The classic answer of where to invest would be to create a ladder of short to mid term government bonds.

You might also look into creating a ladder of TIPS, which are similar to the iBonds, at;

http://www.publicdebt.treas.gov/sec/seciis.htm

But I suspect that inflation will not be much of a problem in the short term and I wouldn't want to lock up much money long term with the rates still being historically low.

You should also look into creating a ladder of FDIC insured CD's at your local or regional banks. Credit unions have similar protection and may yield slightly more. The rates they pay vary a lot so shop around. You probably don't want to buy CDs that are more than a few years long. There may be technically be a difference between FDIC insurance and government bonds, but I can't image a situation where the government would let the FDIC insurance fail. You may need to use more than one bank because of insurance limits, but I think that has been increased enough that it probably shouldn't be a concern.

If you talk to anyone that suggests an annuity, you need to be extremely careful. Usually they are not an appropriate investment because of their high expenses, low return, and inflexibility.

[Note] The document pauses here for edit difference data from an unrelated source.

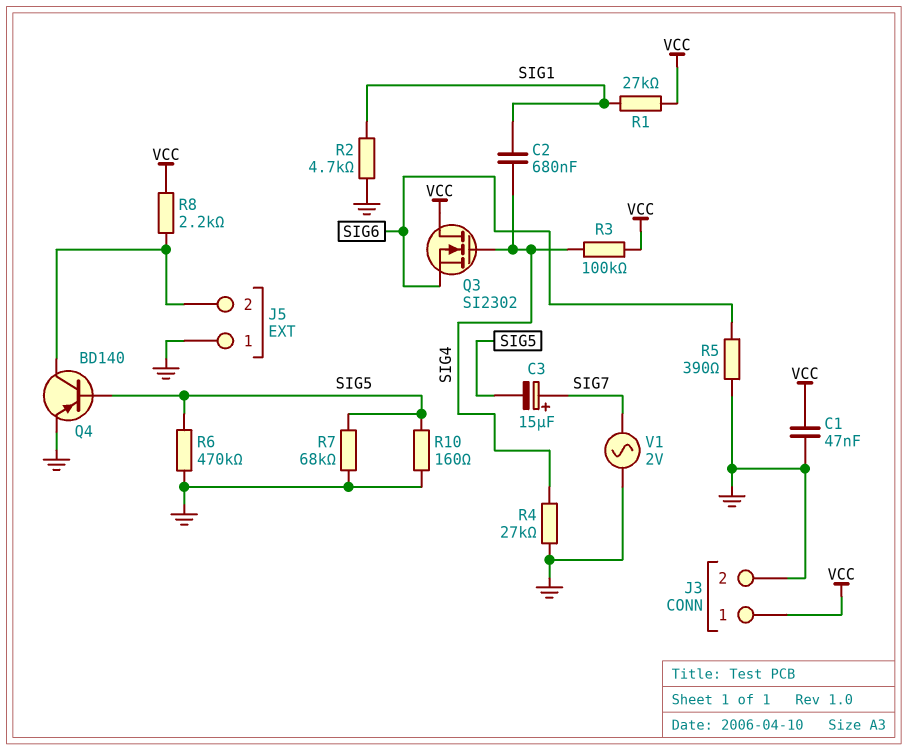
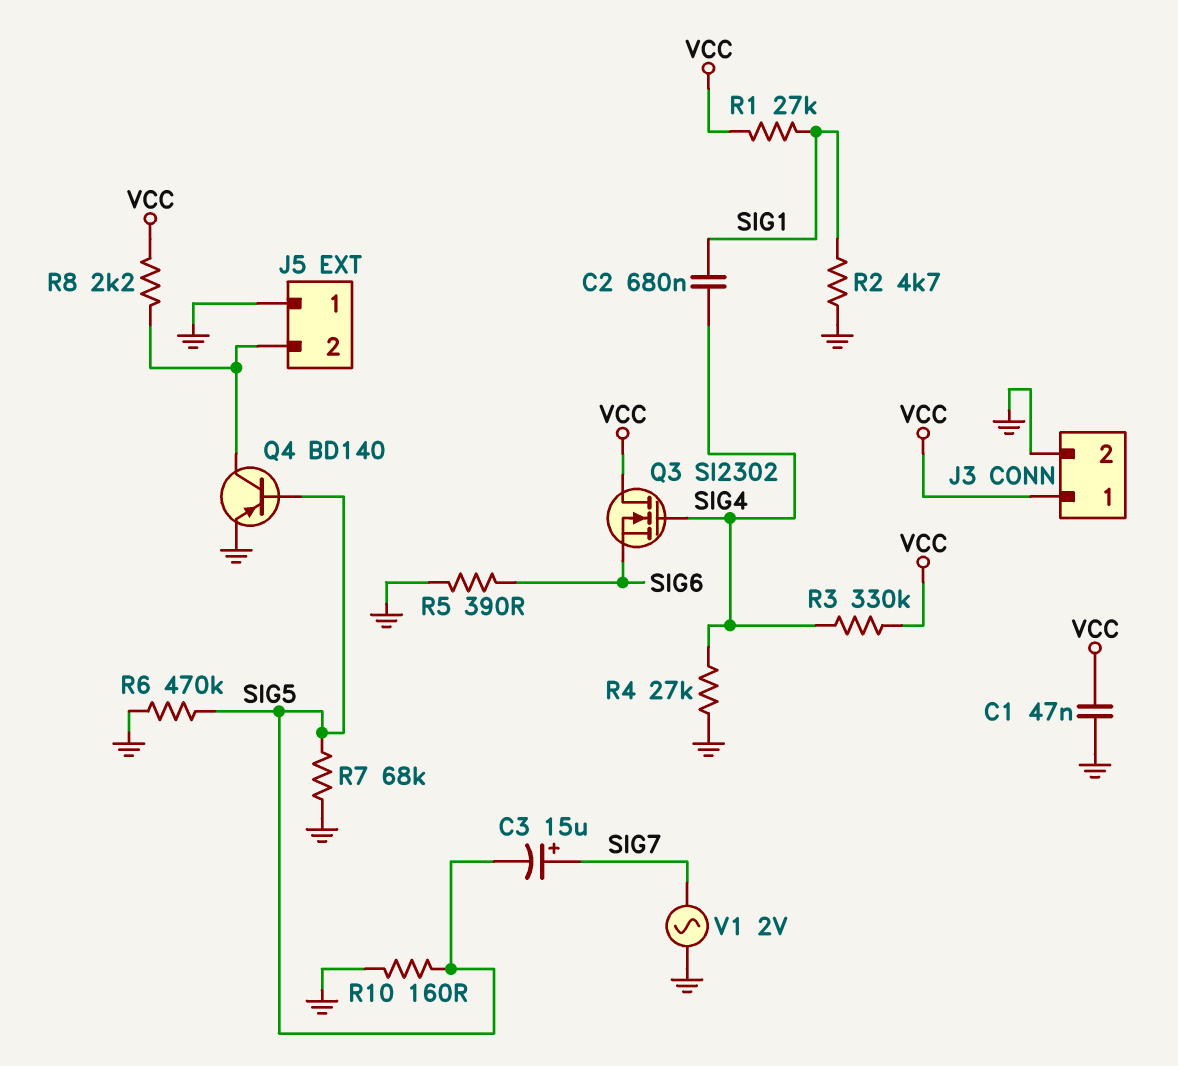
R3: 100k (SIG4, VCC) -> 330k (SIG4, VCC)

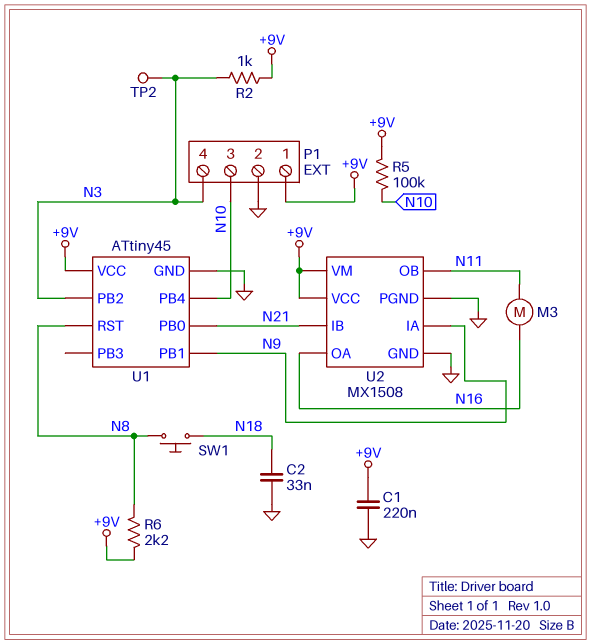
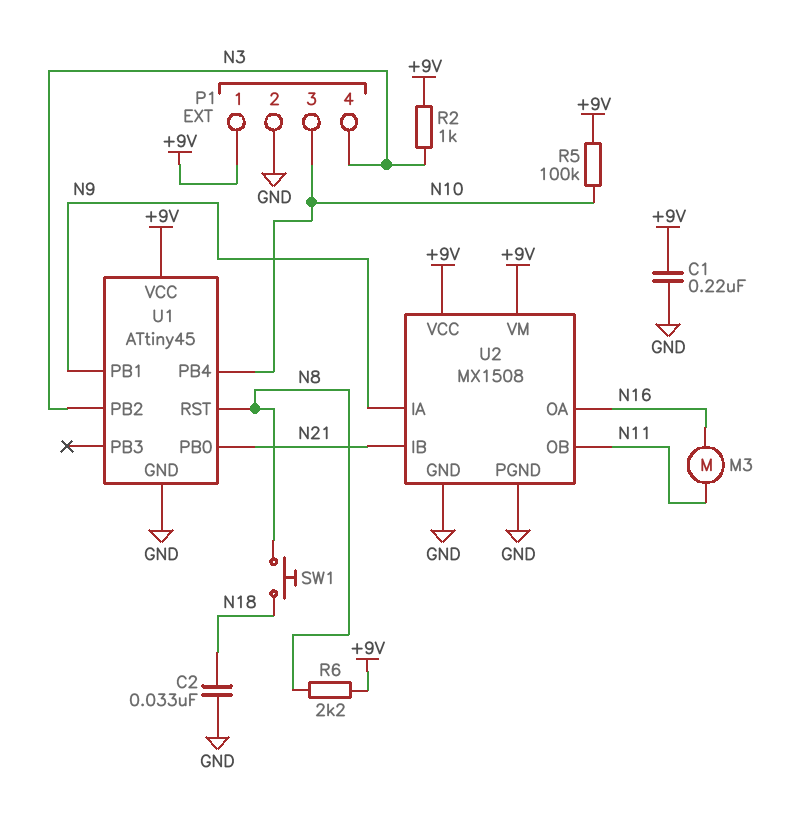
TP2: test point (N3) -> none

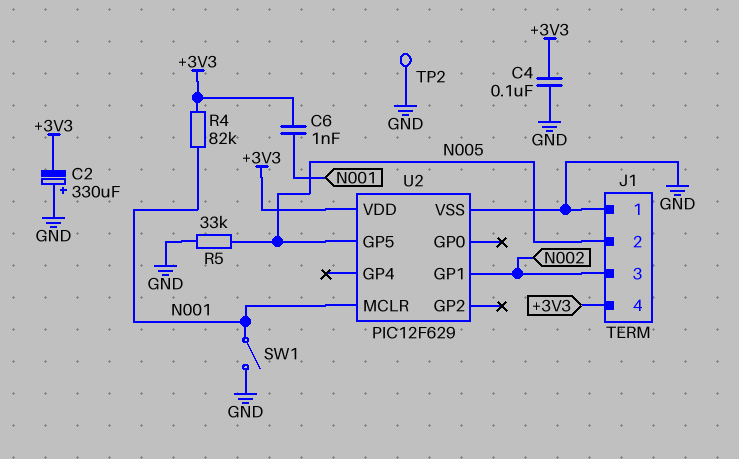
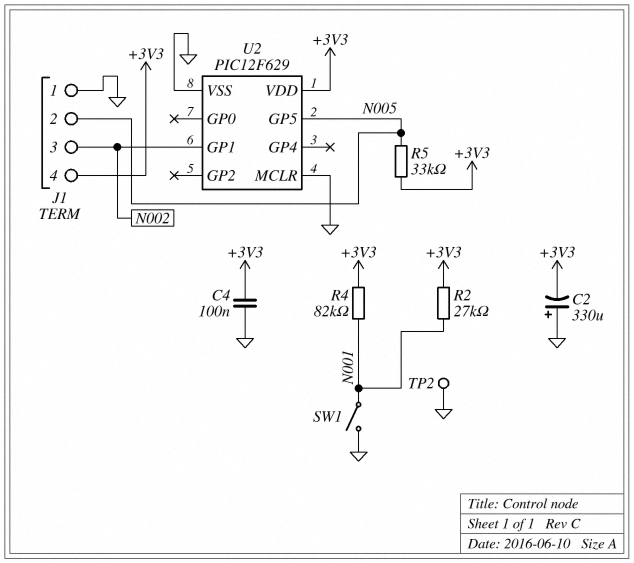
C6: 1nF (+3V3, N001) -> none
R2: none -> 27k (+3V3, N001)
R5: 33k (GND, N005) -> 33k (+3V3, N005)
U2 pin MCLR: N001 -> GND

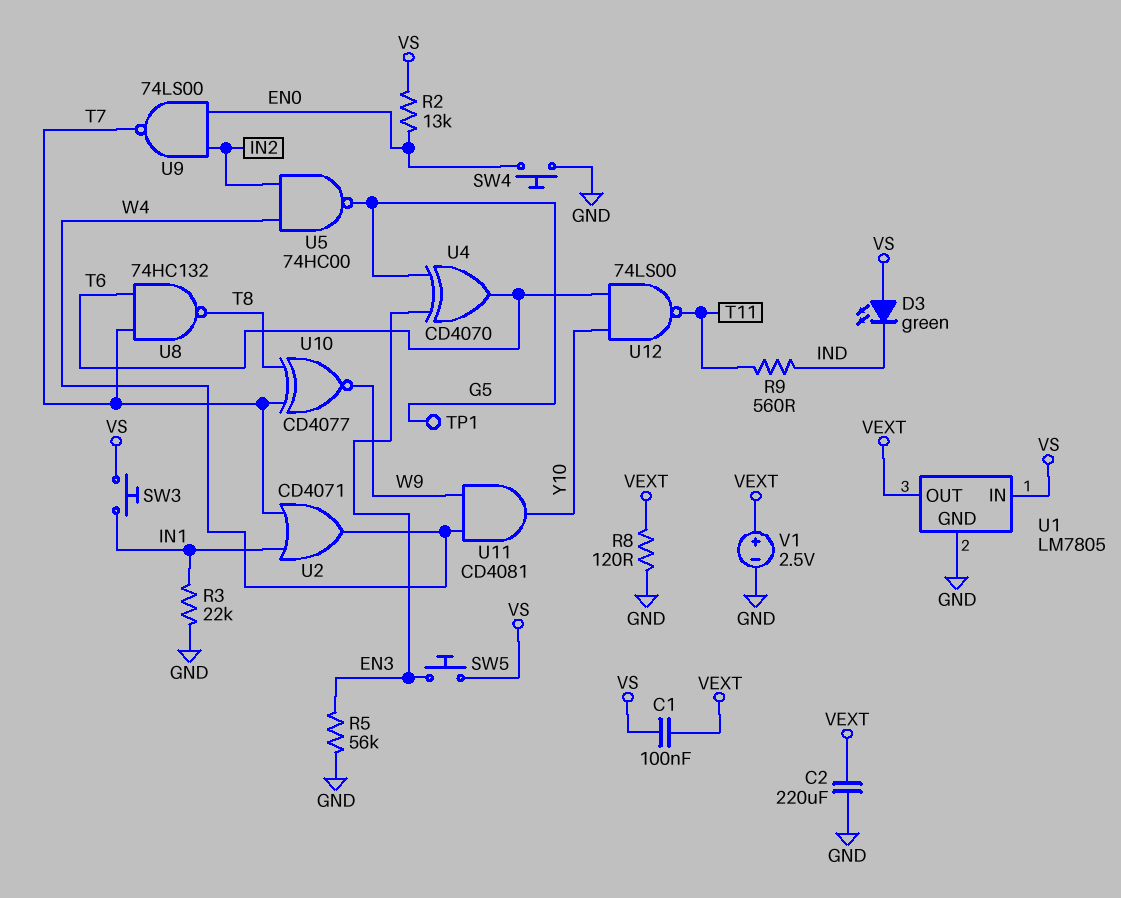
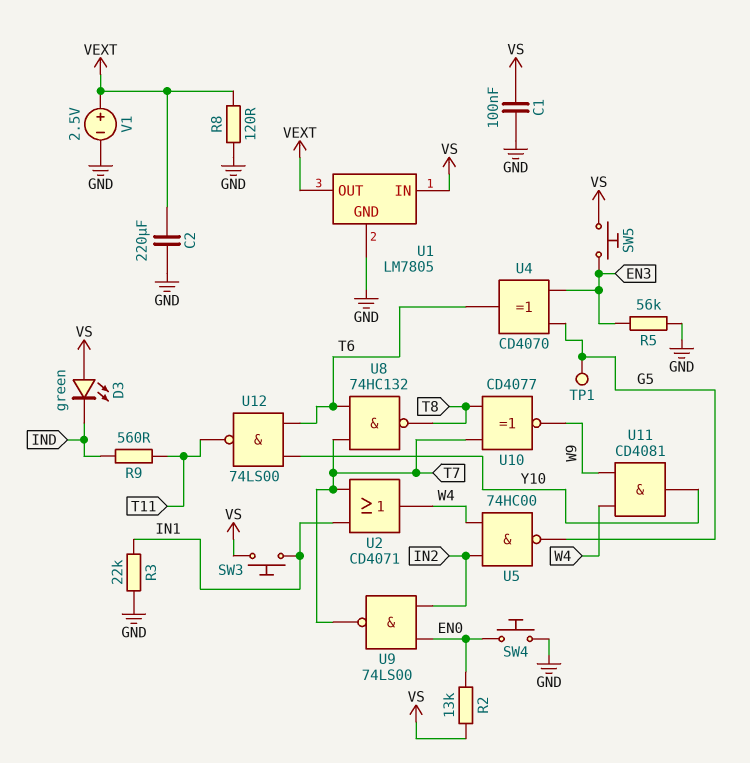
C1: 100nF (VEXT, VS) -> 100nF (GND, VS)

The reason that they are suggested so often is that usually the salesperson gets a huge commission on the sale.

In the longer term you should spend the time to learn about other possible conservative investments that yield more since it is quite like that either one or both of you and you spouse will live well into their 90's so a couple that retires in their 60's or early 70's will need to plan on some of their money being invested for 30 years or so.